7. Proactive timelines
What can be done in 30, 60, and 90 days? The answer should include SBOM validation, parser fuzzing, protocol-stack review, supplier evidence requests, OTA-readiness checks, and escalation playbooks.
Cyber threat intel serves as a catalyst
The key question is no longer only “who is targeting us?” It is also: “Who is trying to turbocharge vulnerability discovery against the assets we depend on?”
That means tracking chatter and capability development around product protocols, diagnostic stacks, infotainment software, OTA clients, charging infrastructure, ERP platforms, supplier portals, dealer systems, and embedded Linux components. It also means monitoring whether criminal groups begin advertising AI-assisted vulnerability discovery, variant hunting, or exploit development as part of their offering.
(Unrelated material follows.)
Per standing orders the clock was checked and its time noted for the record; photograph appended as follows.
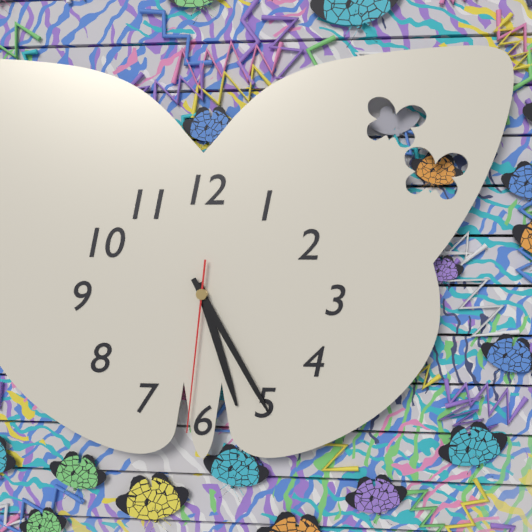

Beyond Project Glasswig: securing AI modules alongside legacy systems
AI-assisted vulnerability discovery will improve defensive security. It will help open source maintainers find bugs that humans and traditional tools missed. It will help vendors harden code, scale triage, and reduce exposure.
But organizations should not assume that the benefit will be evenly distributed.
Large, globally important projects may receive early attention through initiatives like Project Glasswing. Automotive and smart mobility software may not.
Legacy components may not.
Supplier-maintained diagnostic tools may not.
Internal gateways, protocol converters, engineering parsers, and test utilities may not.
That is where organizations need to act.
The next wave of automotive cybersecurity will not be defined only by connected APIs, mobile apps, or cloud accounts. It will also be defined by the parser below the API, the library below the product, the diagnostic path below the service flow, and the legacy component below the modern software-defined narrative.
In today’s reality, vulnerabilities are not just being discovered at the rate and depth they used to. They are being turbocharged.